A couple allotments were turned back to the USFS “without preference” and closed.
“There were a whole bunch of things stacked against reissuing those permits so we just closed them,” Hoelscher noted.
A rancher asked about unfenced and retired grazing areas, saying, “When USFS closes them are they going to pick up the fence maintenance?”
Hoelscher said, “Ranchers all have assigned fences in their permits. For fences that are not assigned, permittees are not responsible for unless there’s a negotiated agreement.”
Another rancher asked, “If nobody is fixing the fence and the cattle go on in, who’s responsible?”
“Producers are responsible for where their cattle are at,” Hoelscher replied. “We would have to negotiate how that fence is going to be maintained or fixed if fences are required to keep cattle in.”
He said he would try to address this situation and find solutions, noting, “At this point that’s the best I can do.”
Hoeslcher took comments about wild horses moving into the Jonah Field, which would “probably go to the BLM rather than us.”
He also introduced new Big Piney District Ranger Don Kranendonk, who gave a brief update on smaller projects.
BLM Pinedale Field Office
Another new face was BLM Pinedale Field Office (PFO) Manager Caleb Hiner, who grew up in Pinedale when his father once held the same position. Hiner introduced himself as a geologist who loves to work with detailed planning processes, saying he wants everyone to be able to meet with PFO range management staff for “frank and open conversations.”
Hiner got to the point on several topics including requesting at least 45 days’ written notice to reapply for expiring grazing permits and telling ranchers they will get a letter this week about drought planning.
One priority, he said, is “fully processing grazing permits so they are legally defensible” as the PFO analyzes more than 20 specific Upper Green River Valley grazing permit renewals.
“That should keep us busy for this year,” Hiner said.
A rancher asked if the analyses would be done before the permits expire and what would happen if they did. Hiner said he could reauthorize grazing on expired permits under the Federal Land Policy and Management Act (FLPMA).
“I have to wait for it to expire to use that discretion,” he added.
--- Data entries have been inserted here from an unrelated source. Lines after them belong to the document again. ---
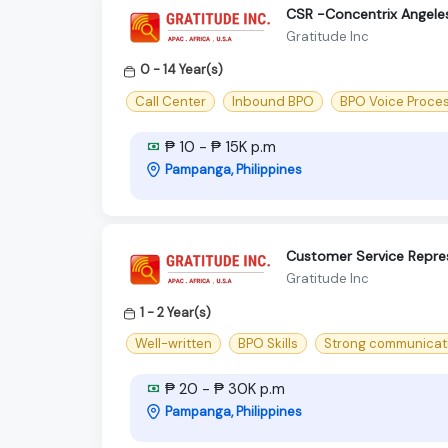
CSR -Concentrix Angele
Gratitude Inc
0 - 14 Year(s)
Call Center
Inbound BPO
BPO Voice Proce
₱ 10 - ₱ 15K p.m
Pampanga, Philippines
Customer Service Repres
Gratitude Inc
1 - 2 Year(s)
Well-written
BPO Skills
Strong communication
₱ 20 - ₱ 30K p.m
Pampanga, Philippines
However, he cannot authorize a grazing permit if a judge issues a stay in a court case.
BLM trailing permits
Hiner’s other priority is “trailing” permits for livestock moving along or across BLM lands and roads between grazing pastures. He is working through the contentious trailing permit order signed by the previous PFO manager and criticized by Sublette County officials and ranchers.
“We’re going to take it nice and slow this year,” Hiner said, adding he’ll keep permittees aware of which areas are closed.
Someone asked, “If BLM closes an allotment and we have trailed across it, we’re not permitted to trail across now?”
Hiner said, “If an area is closed and cattle need to be there, we can issue a trailing permit for that. Moving through in a day would be fine.”
The goal is to get trailing permits written into every PFO grazing permit plan, he said, adding, “The first fire we’re going to fight is trailing in closed areas – that is number one.”
“If we have a trailing permit written in, we should go ahead and use it?” asked a rancher.
Hiner replied, “Yes, that’s where we want to go.”
However, he explained an existing trailing plan might not cover every situation, and decisions are based on public or private ownership or management of all property and the roads.
Ranchers moving cattle on state highways and county roads might also need a trailing permit, Hiner said.
“It just depends on the situation. I’m not going to say if a ranchers on a county road needs a trailing permit – there are too many variables,” he said.
To find out, he suggested contacting the PFO three to 15 days ahead of time for authorization. Once trailing dates are set, there is no flexibility if for example someone needs to stay on the BLM a little longer.
“I have not been able to find flexibilities afforded to me,” he said.